Pool level too low – If the pool water level is below the mid-level of the skimmer opening, there is a chance of sucking air into the circulation system through the skimmer. Enough air is the system will cause your pool pump to loose prime.
No water in Strainer basket – Open the strainer cover and fill the strainer basket and supply lines with water for 2-3 minutes. Reseal the strainer cover.
Skimmer basket clogged – Remove the skimmer basket and clean debris out with a hose.
Strainer basket clogged – Remove the strainer basket and clean debris out with a hose.
Strainer basket cover leaking – Remove the cover on your strainer basket cover. Then remove the gasket generally in a groove around the top of the strainer basket. Check that it is not cracked or has worn spots. This gasket is a common problem and should be replaced periodically. Replace the gasket in its groove and lubricate it lightly with a silicon based lubricant. Do not use Vaseline. Close the cover and hand tighten. Do not over-tighten with a tool.
Suction or discharge valves closed – Make sure that at least one suction and one discharge valve is open so that you have a path open for the water to flow. See our guide on “How To Install a Diverter Valve on the Suction Side of a Pool” for further information.

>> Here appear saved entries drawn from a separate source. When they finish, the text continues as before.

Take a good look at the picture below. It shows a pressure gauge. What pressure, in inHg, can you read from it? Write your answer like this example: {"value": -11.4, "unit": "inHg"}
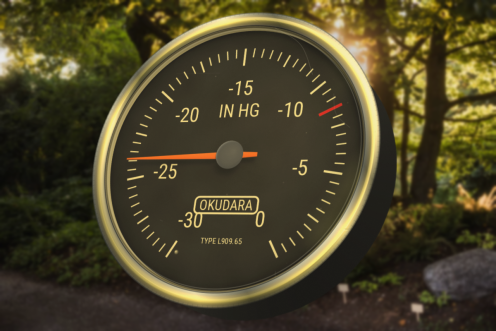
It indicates {"value": -24, "unit": "inHg"}
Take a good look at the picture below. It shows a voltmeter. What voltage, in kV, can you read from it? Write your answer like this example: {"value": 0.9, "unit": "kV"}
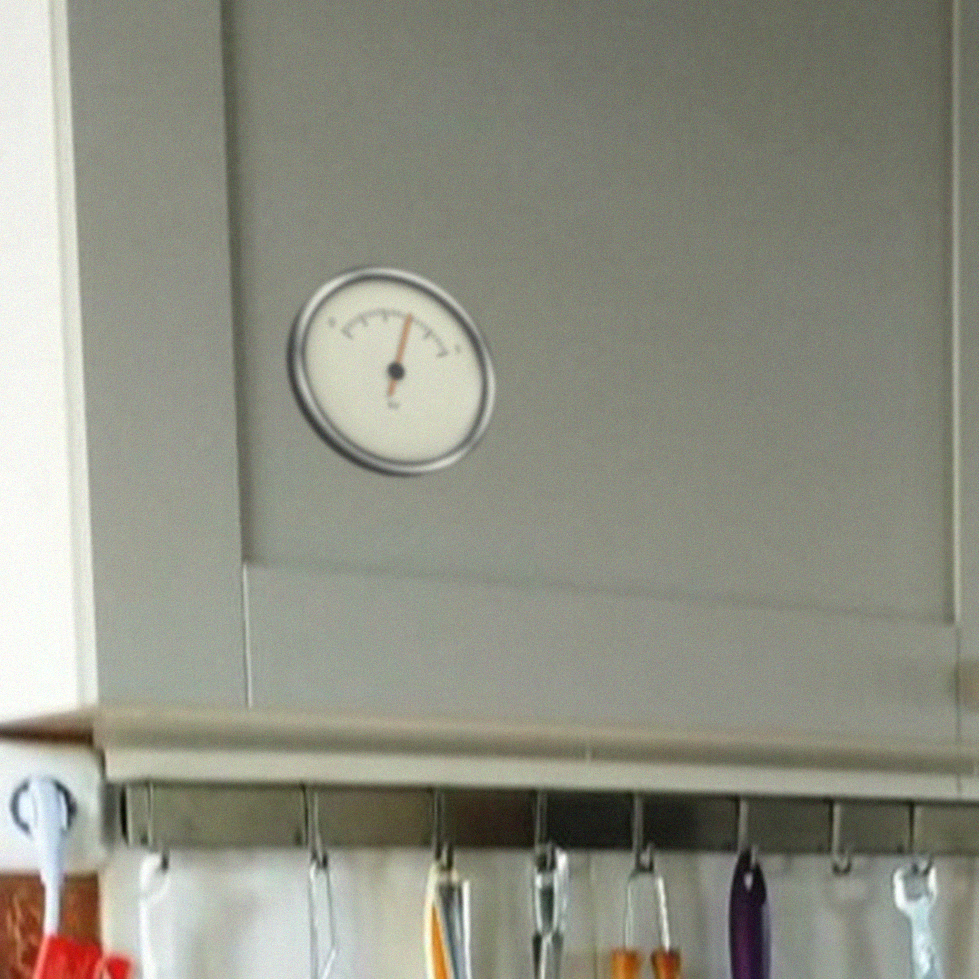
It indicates {"value": 3, "unit": "kV"}
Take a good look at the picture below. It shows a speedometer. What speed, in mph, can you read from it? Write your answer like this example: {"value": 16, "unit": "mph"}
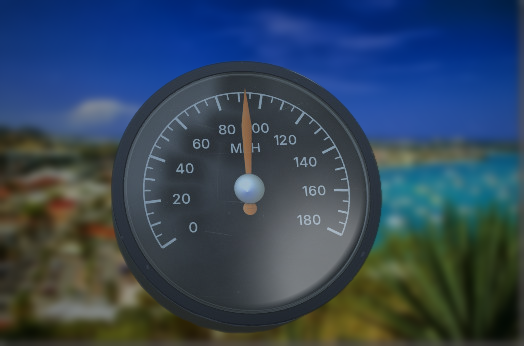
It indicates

Leaks in glued fittings – Check for leaks in the glued fittings on the suction side of the pump. Sometimes the glue is not spread all around the pipe and you will get small air channels in the glue. Occassionally when you turn off the pump the backpressure will squirt water out this hole. In normal operation, air is being sucked into this hole. If you don’t see water squirting out, turn the pump back on and drip some water around the pipe fitting joint. If you see the water getting sucked in, you have a hole. Redo the connection. See our guide on “How To Glue Pool Fixtures Together” for more instructions.
Leaks in threaded fittings – If you have threaded fitting on the suction side of the pump, you may have a suction leak there. Try the water drip test above. If you find a leak, take the fitting apart and wrap the threaded fitting with 4-5 layers of plumbing tape. You may have to cut the other end of the pipe and re-glue it to get the threaded pipe out. See our guide on “How To Glue Pool Fixtures Together” for more instructions.
Leaks at unions on suction side – Check for leaks around the glued connection of the unions as above. Then take the union apart and check that the O-ring is good and is seated correctly. Lubricate the O-ring with a silicon based lubricant. Rewrap the threaded side of the union with 4-5 layers of plumber’s trape and hand tighten the union back together.
Impeller is clogged – If the pump’s impeller is clogged with debris, water will not be able to flow out the side slots and generate a vacuum. Without a vacuum, the pump will not be able to suck water into the pump and it will not prime. Remove the impeller and clean out the debris. See our guides on “How To Clean Out a Pool Pump Impeller” and “How To Replace A Pool Pump Impeller” for more information.
2-Speed pump starting at low speed – When you start a 2-speed motor, it generally has to be started at high speed to created enough suction to prime the motor. After it is primed, the motor can be shifted down to low speed.